• YOUR INSTRUCTIONS
Print the data exactly as written, line for line, and leave its pictures behind.

Top of DATA EXTRACT

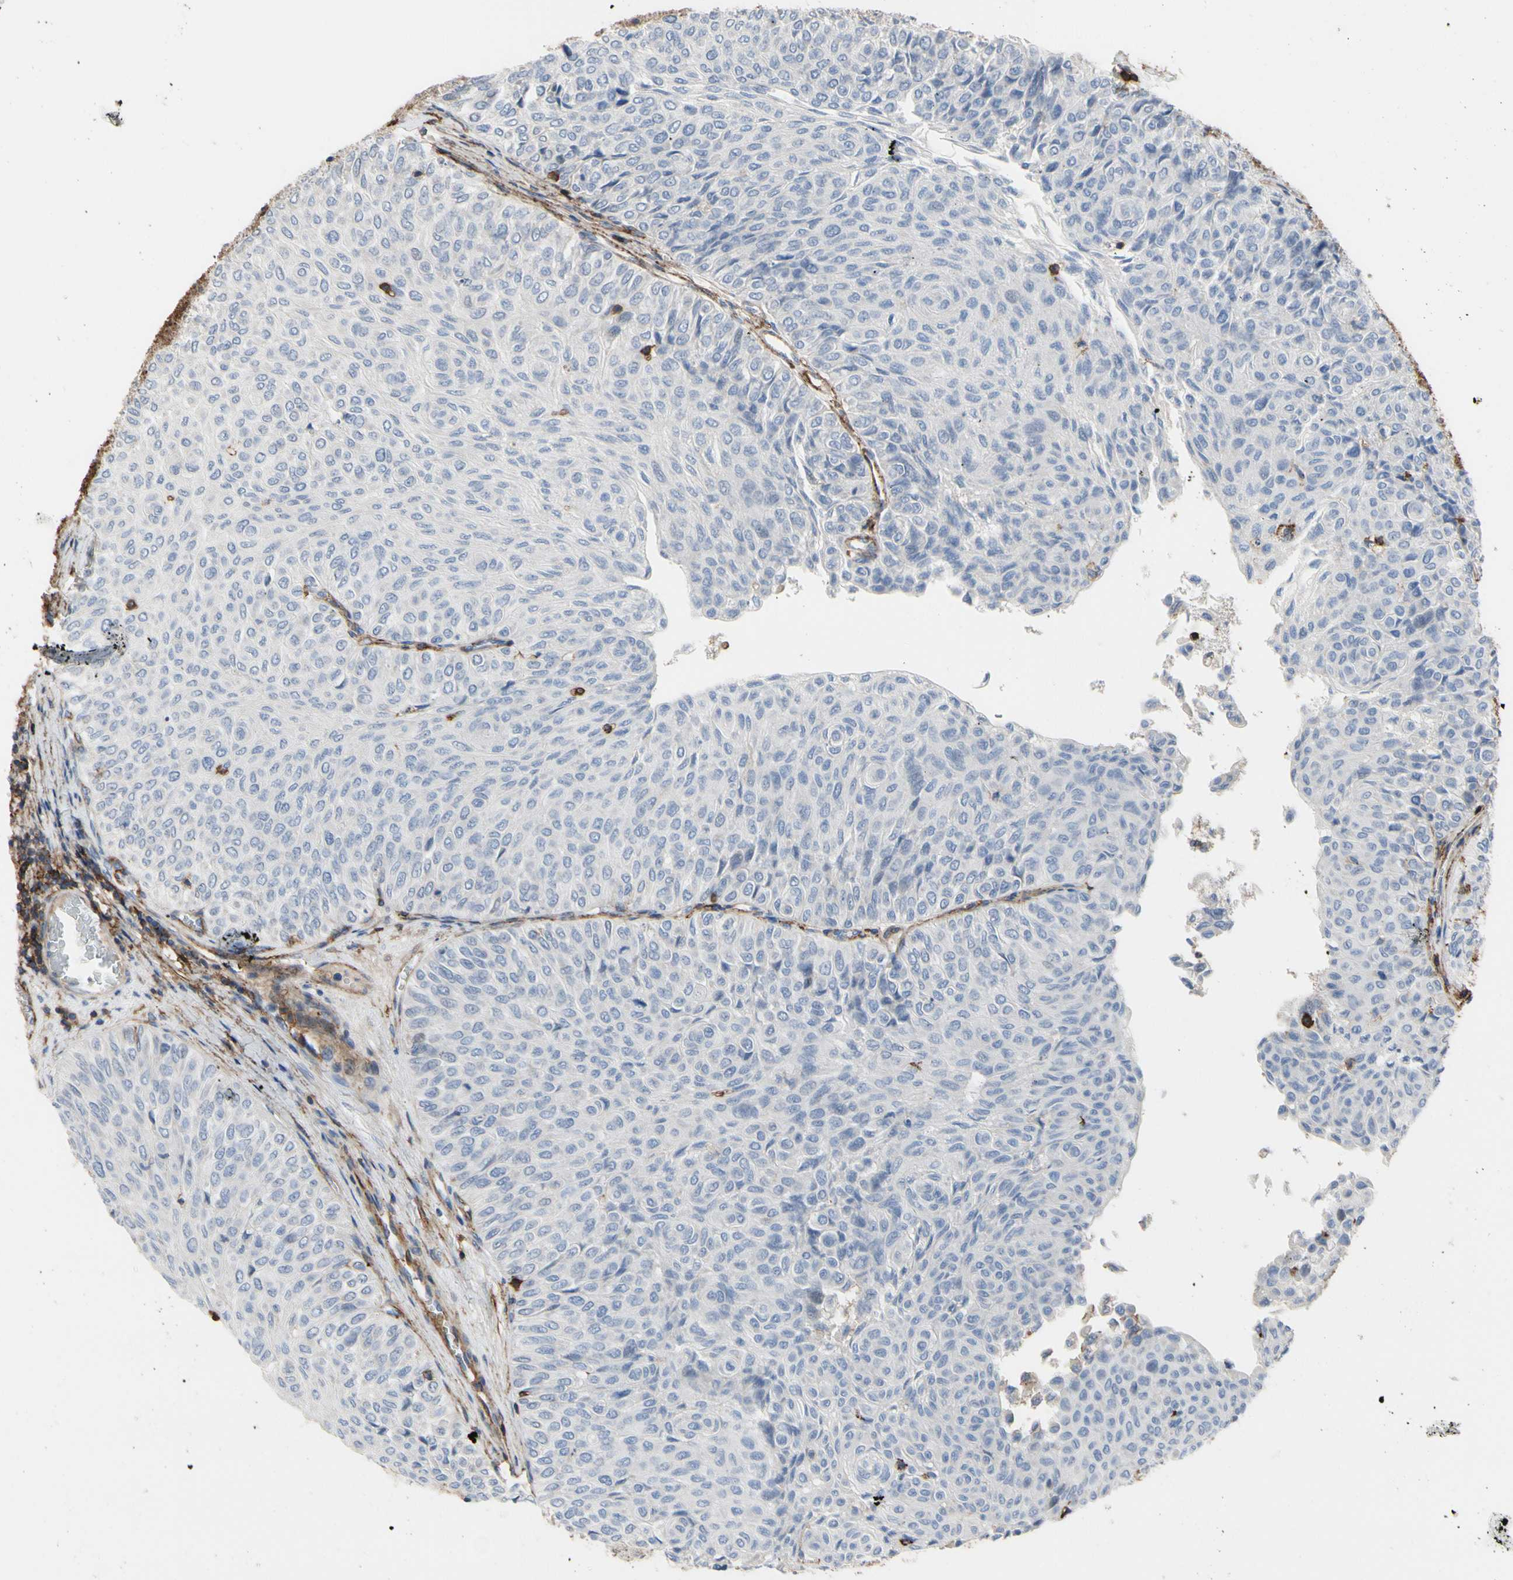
{"staining": {"intensity": "negative", "quantity": "none", "location": "none"}, "tissue": "urothelial cancer", "cell_type": "Tumor cells", "image_type": "cancer", "snomed": [{"axis": "morphology", "description": "Urothelial carcinoma, Low grade"}, {"axis": "topography", "description": "Urinary bladder"}], "caption": "Immunohistochemical staining of human low-grade urothelial carcinoma reveals no significant expression in tumor cells.", "gene": "ANXA6", "patient": {"sex": "male", "age": 78}}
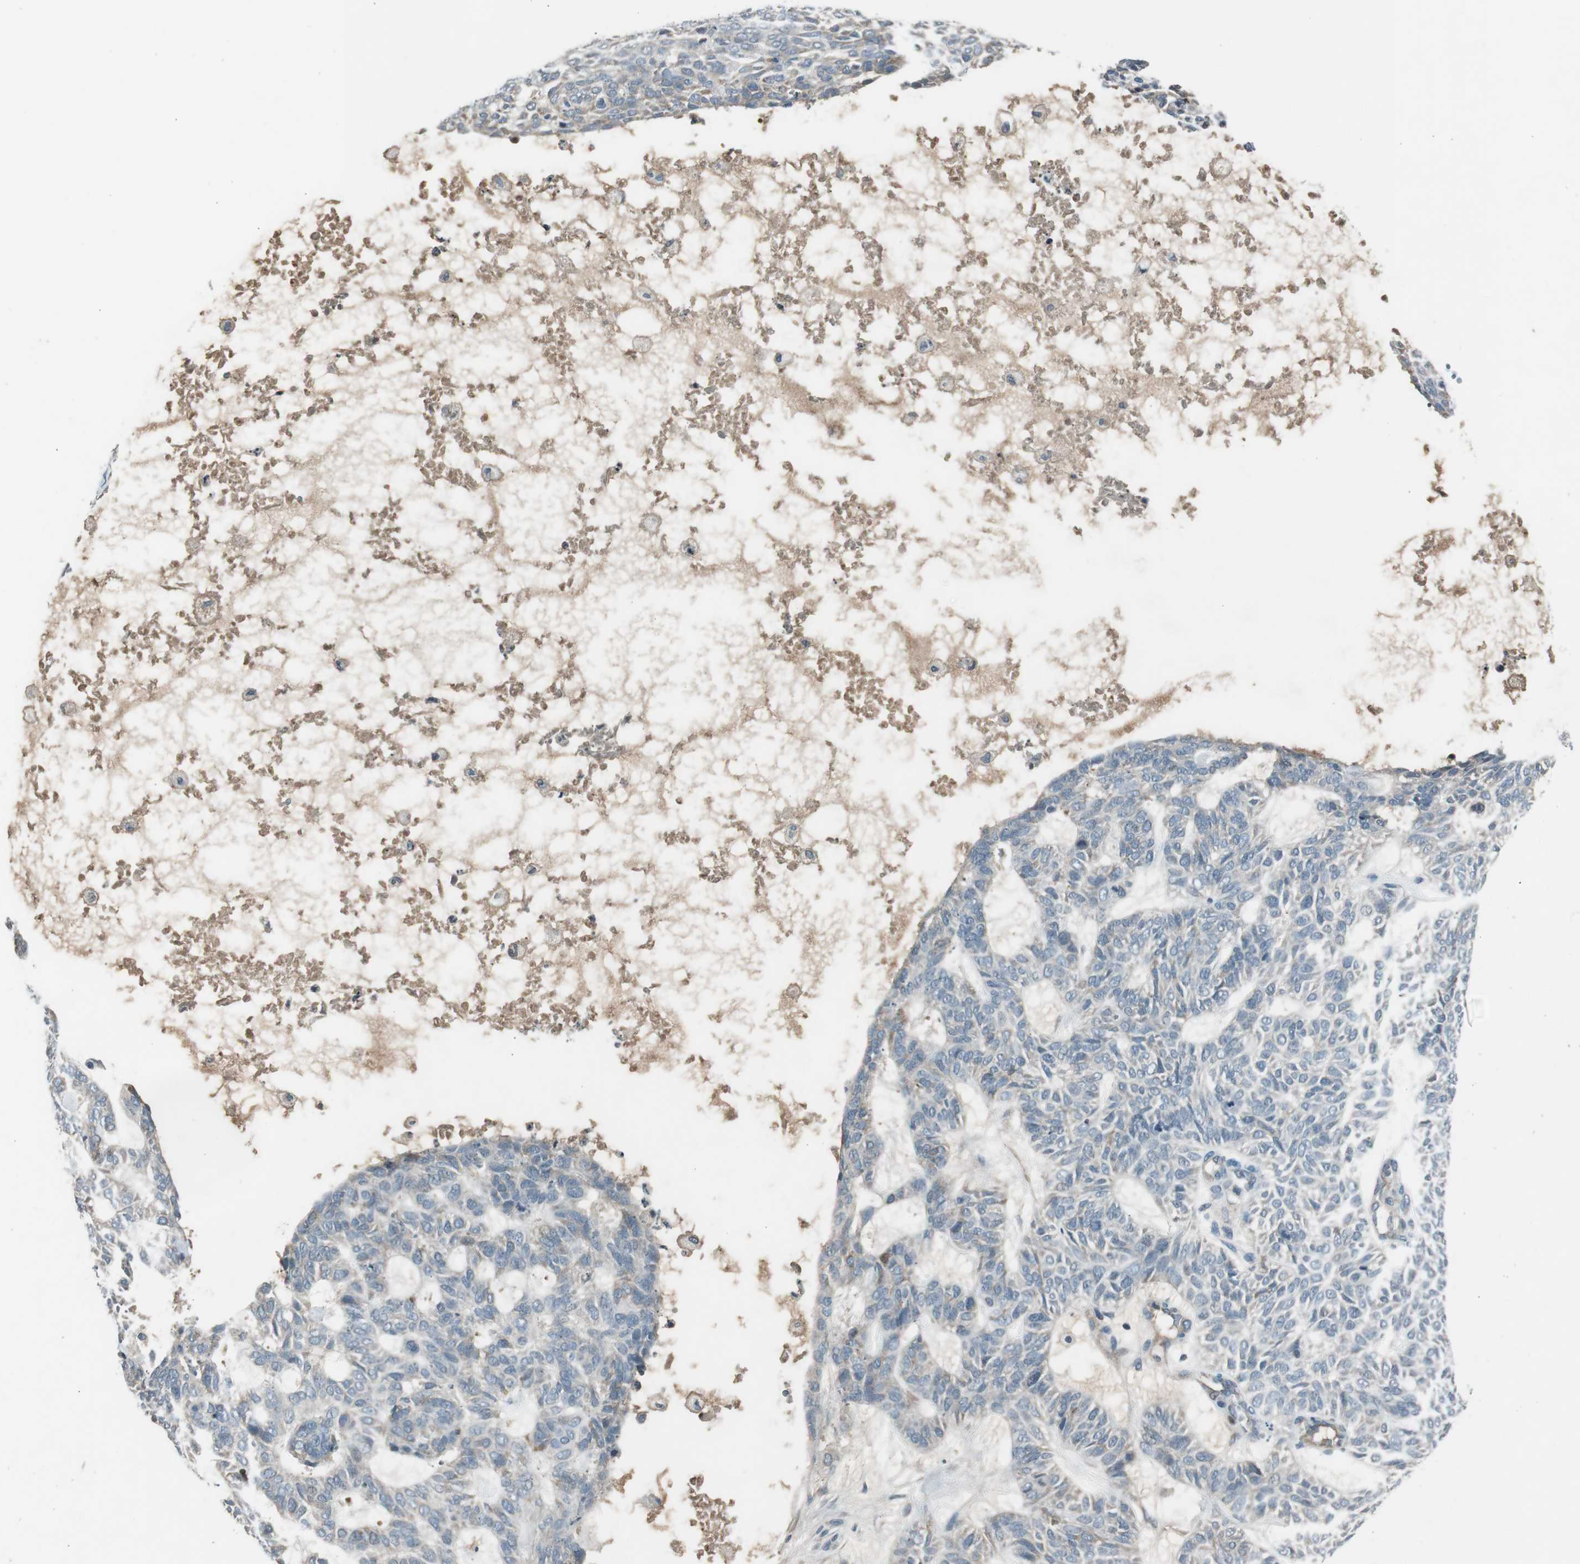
{"staining": {"intensity": "negative", "quantity": "none", "location": "none"}, "tissue": "skin cancer", "cell_type": "Tumor cells", "image_type": "cancer", "snomed": [{"axis": "morphology", "description": "Basal cell carcinoma"}, {"axis": "topography", "description": "Skin"}], "caption": "A high-resolution photomicrograph shows immunohistochemistry (IHC) staining of skin basal cell carcinoma, which shows no significant positivity in tumor cells. Nuclei are stained in blue.", "gene": "PDPN", "patient": {"sex": "male", "age": 87}}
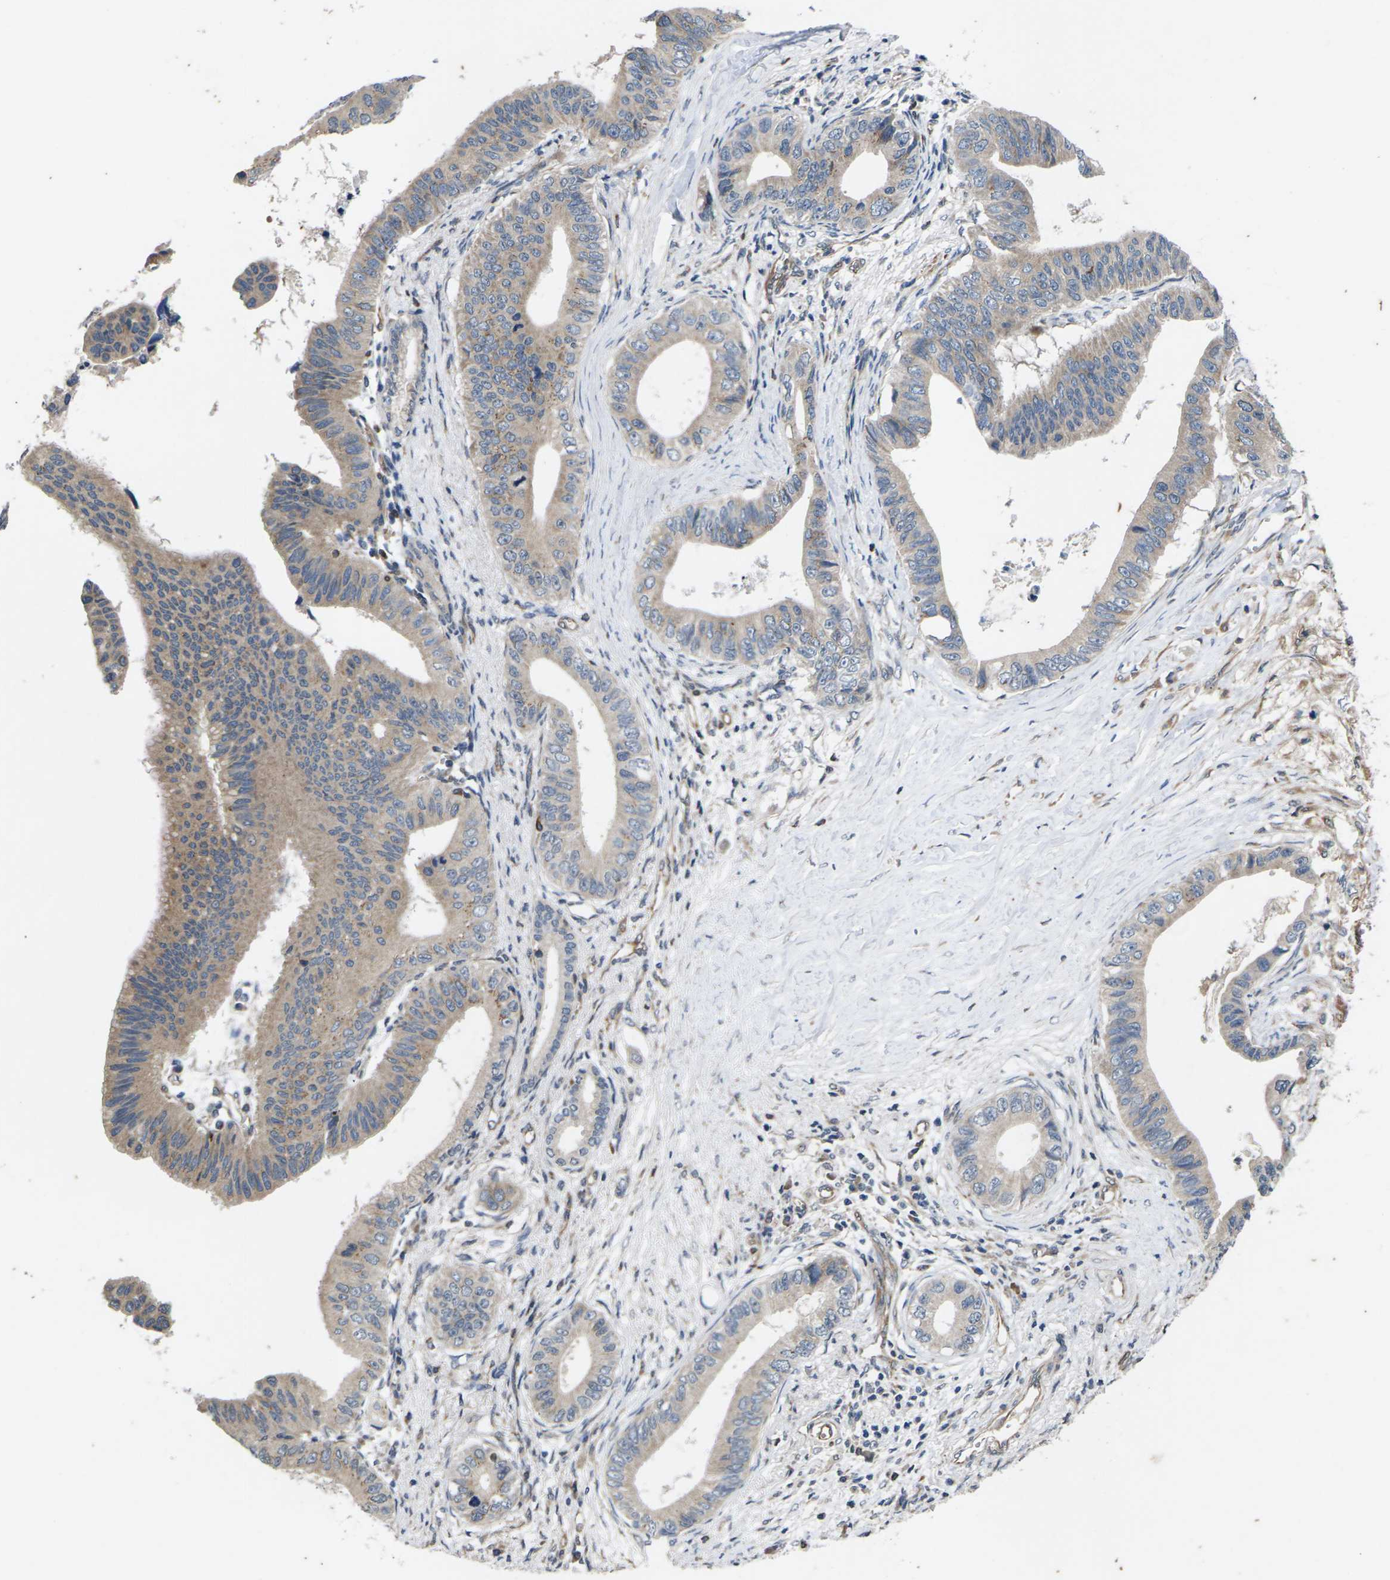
{"staining": {"intensity": "weak", "quantity": ">75%", "location": "cytoplasmic/membranous"}, "tissue": "pancreatic cancer", "cell_type": "Tumor cells", "image_type": "cancer", "snomed": [{"axis": "morphology", "description": "Adenocarcinoma, NOS"}, {"axis": "topography", "description": "Pancreas"}], "caption": "Adenocarcinoma (pancreatic) stained for a protein demonstrates weak cytoplasmic/membranous positivity in tumor cells. (DAB (3,3'-diaminobenzidine) = brown stain, brightfield microscopy at high magnification).", "gene": "DKK2", "patient": {"sex": "male", "age": 77}}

Bottom of DATA EXTRACT

• OUTPUT FOR THIS EXERCISE
{"staining": {"intensity": "negative", "quantity": "none", "location": "none"}, "tissue": "urothelial cancer", "cell_type": "Tumor cells", "image_type": "cancer", "snomed": [{"axis": "morphology", "description": "Urothelial carcinoma, Low grade"}, {"axis": "topography", "description": "Urinary bladder"}], "caption": "Immunohistochemical staining of human low-grade urothelial carcinoma reveals no significant expression in tumor cells.", "gene": "ANXA6", "patient": {"sex": "male", "age": 78}}
{"staining": {"intensity": "negative", "quantity": "none", "location": "none"}, "tissue": "skin cancer", "cell_type": "Tumor cells", "image_type": "cancer", "snomed": [{"axis": "morphology", "description": "Basal cell carcinoma"}, {"axis": "topography", "description": "Skin"}], "caption": "A high-resolution photomicrograph shows immunohistochemistry (IHC) staining of skin basal cell carcinoma, which shows no significant positivity in tumor cells. Nuclei are stained in blue.", "gene": "PDPN", "patient": {"sex": "male", "age": 87}}
{"staining": {"intensity": "weak", "quantity": ">75%", "location": "cytoplasmic/membranous"}, "tissue": "pancreatic cancer", "cell_type": "Tumor cells", "image_type": "cancer", "snomed": [{"axis": "morphology", "description": "Adenocarcinoma, NOS"}, {"axis": "topography", "description": "Pancreas"}], "caption": "Adenocarcinoma (pancreatic) stained for a protein demonstrates weak cytoplasmic/membranous positivity in tumor cells. (DAB (3,3'-diaminobenzidine) = brown stain, brightfield microscopy at high magnification).", "gene": "DKK2", "patient": {"sex": "male", "age": 77}}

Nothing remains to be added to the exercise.